The Cosmetic Science Research Group at London College of Fashion is using 3D scanning and printing to create personalized lipstick applicators.
As 3D printing takes the fashion world by storm, researchers from the Cosmetic Science Research Group at London College of Fashion are working on a way to incorporate additive manufacturing into beauty products too.
As most women know, lipstick is very personal. From getting the right shade to choosing matte or glossy, etc., every woman’s preference is unique. Plus, every woman’s mouth is also a different shape.
Now, researchers at the Cosmetic Science Research Group argue that the applicator itself should also be personal.
And why not? Their idea is to create a more convenient way to apply lipstick instead of the standard swivel-up tube.
By using 3D scanning and printing equipment, they’ve developed a new personal applicator that works better.
“The lipstick applicator is used by pressing the sculpted lipstick surface to the lips that deposits a uniform coating of the lipstick, thus removing the need for a mirror,” the researchers explain.
They decided to create a lipstick mold, base and cap for the applicator. In order to create a 3D printed applicator, the researchers need to first scan the lips of the participant.
Next, they created a profile with the data. The researchers then transfer the digital image model of the lips to Autodesk 3ds Max for modeling and optimization.
To find out which one created the best personalized applicator, the researchers explored two 3D printing techniques and three different materials.
They tried Acrylonitrile Butadiene Styrene (ABS), Polylactic acid (PLA) and a clear Formlab resin. For the 3D printing processes, the used Stereo lithography Technology (SLA) and Fused Deposition Modelling Technology (FDM).
So, they began testing SLA and FDM to create the components. They used ABS and PLA for the FDM printer and Clear V2 Formlab resin with the SLA printer.
Last, they filled the molds with lipstick and put them in the fridge. However, after removing the molds 15 minutes later, the researchers found that there was only one clear winner.
The PLA applicator was the only one to properly detach from the lipstick every time.
When the woman simply presses her lips to her personally sculpted mold, it perfectly deposits the correct amount of lipstick.
Apparently, the most obvious benefit of having your own 3D lip scan is that you don’t need to find a mirror anymore since it’s perfectly shaped to your mouth.

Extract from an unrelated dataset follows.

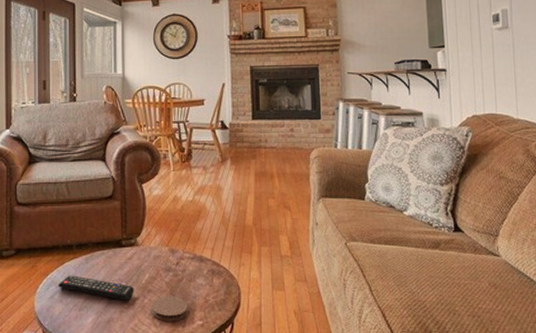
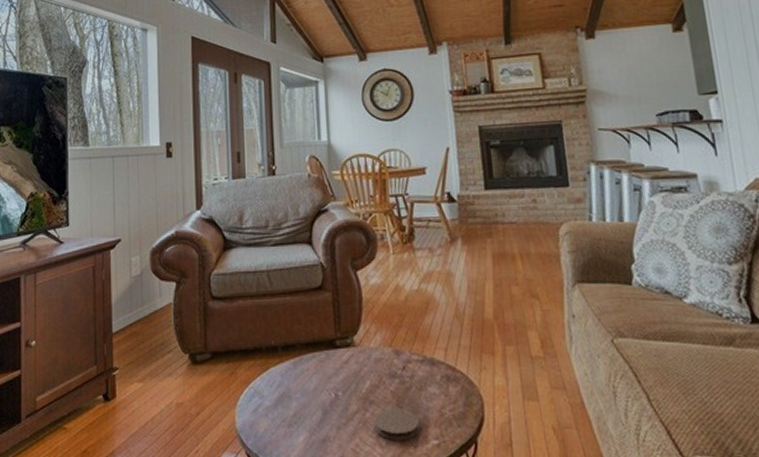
remote control: present [59,275,134,300] -> none [263,383,353,414]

“It was shown that a novel, bespoke, cosmetic product for the lips a personalized lipstick applicator, can be produced successfully using 3D printing technology,” the researchers conclude.
Would 3D printed lipstick applicators really make a difference to your beauty regimen or would they be too expensive?
It’s hard to say at this point. Like many things in fashion, it may take awhile before it’s available to the rest of us.